Rakhine State Education Department Instructs Staff to Return to Duty

By Htun Htun 13 September 2017

NAYPYITAW — The Rakhine State Education Department has instructed education staff who have fled violence in the state to go back to their concerned duties in Maungdaw, Buthidaung and Rathedaung townships by September 17.

The instruction said action would be taken against those who fail to return to their positions by that date, according to the code of conduct for civil servants.

“We asked them to go back because it is safe now. They may choose to resign if they don’t want to return,” U Aung Kyaw Tun, chief of the Rakhine State Education Department, told The Irrawaddy.

Schools have been temporarily closed since violence broke out on Aug. 25, and locals and teachers have fled to urban areas.

U Tun Hla Sein, a lawmaker in Rakhine State Parliament, said he still does not know how schools will reopen at this time, as they are being used as shelters for displaced persons.

“I think only schools in urban areas can be reopened. It will be impossible in rural areas due to security concerns. Government staff will be scared,” U Tun Hla Sein told The Irrawaddy.

Locals suggest that it would be better to open temporary classrooms at camps because in some cases, entire villages have fled their homes.

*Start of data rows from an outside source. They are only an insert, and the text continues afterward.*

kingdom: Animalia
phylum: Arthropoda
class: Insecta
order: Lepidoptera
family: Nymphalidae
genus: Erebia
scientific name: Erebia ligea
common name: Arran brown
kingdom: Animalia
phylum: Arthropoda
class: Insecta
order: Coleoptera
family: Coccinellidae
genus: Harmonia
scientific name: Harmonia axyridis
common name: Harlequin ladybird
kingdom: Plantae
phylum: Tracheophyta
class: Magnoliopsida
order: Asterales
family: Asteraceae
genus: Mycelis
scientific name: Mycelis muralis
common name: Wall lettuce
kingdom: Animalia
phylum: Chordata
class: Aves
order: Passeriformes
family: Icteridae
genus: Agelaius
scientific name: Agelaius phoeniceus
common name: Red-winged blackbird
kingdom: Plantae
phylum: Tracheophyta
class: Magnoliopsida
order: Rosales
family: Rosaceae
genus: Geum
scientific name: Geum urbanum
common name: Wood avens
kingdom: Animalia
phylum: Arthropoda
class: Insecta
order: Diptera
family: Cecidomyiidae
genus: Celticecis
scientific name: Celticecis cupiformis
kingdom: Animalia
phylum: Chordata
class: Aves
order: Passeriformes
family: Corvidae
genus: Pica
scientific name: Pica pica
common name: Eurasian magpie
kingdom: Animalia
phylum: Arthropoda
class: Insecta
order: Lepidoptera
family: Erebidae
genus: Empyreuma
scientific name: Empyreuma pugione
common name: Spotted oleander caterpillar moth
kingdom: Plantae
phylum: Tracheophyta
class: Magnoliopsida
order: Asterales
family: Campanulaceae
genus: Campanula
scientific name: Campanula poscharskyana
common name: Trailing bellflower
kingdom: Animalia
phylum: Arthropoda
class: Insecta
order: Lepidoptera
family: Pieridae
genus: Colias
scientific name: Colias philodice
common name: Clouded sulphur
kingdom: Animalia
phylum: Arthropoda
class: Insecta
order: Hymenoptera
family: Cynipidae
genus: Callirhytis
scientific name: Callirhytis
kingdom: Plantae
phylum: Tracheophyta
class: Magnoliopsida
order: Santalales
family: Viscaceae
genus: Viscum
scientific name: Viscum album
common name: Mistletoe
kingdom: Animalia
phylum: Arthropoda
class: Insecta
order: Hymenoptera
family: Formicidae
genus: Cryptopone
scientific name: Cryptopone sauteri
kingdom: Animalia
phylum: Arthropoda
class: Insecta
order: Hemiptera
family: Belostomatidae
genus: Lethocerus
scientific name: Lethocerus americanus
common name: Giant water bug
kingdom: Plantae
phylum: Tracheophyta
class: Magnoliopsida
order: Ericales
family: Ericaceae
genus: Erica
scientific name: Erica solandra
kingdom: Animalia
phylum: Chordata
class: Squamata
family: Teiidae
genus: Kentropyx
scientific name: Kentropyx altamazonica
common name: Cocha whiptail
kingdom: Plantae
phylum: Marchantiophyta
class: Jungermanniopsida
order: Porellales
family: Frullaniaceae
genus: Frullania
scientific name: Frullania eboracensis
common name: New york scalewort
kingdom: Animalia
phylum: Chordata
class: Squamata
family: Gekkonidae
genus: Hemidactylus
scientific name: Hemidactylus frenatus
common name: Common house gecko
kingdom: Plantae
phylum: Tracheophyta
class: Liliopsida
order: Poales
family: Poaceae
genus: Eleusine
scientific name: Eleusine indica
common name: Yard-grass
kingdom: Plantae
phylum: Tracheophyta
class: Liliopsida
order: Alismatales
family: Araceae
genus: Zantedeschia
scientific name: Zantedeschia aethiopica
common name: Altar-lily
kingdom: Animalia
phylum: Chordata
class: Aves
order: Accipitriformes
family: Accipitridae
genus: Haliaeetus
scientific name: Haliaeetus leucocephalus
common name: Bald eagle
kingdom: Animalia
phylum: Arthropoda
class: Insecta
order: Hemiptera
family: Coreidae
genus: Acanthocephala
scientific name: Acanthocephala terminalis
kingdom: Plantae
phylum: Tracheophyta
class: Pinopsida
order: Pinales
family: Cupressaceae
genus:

One such village is Nan Tha Taung, where some 500 villagers are taking shelter at Myoma Monastery in Maungdaw.

“It will be difficult to reopen schools in our village,” said the abbot of the Nan Tha Taung village monastery.

The State Education Department has also instructed the township education departments to make daily reports on the return of teachers and education staff.

The government also encouraged local residents to return to their villages in Maungdaw and Buthidaung townships.

On Tuesday, 1,472 people taking temporary shelter at relief camps in Kyein Chaung, Taung Pyo Let We, Nga Kyitauk and Inndin villages and Wakhot Chaung battalion, returned home escorted by Myanmar Army troops.

The government’s Information Committee and the Office of the Commander-in-Chief said locals returned home as “peace and security had been restored” following security operations in the region.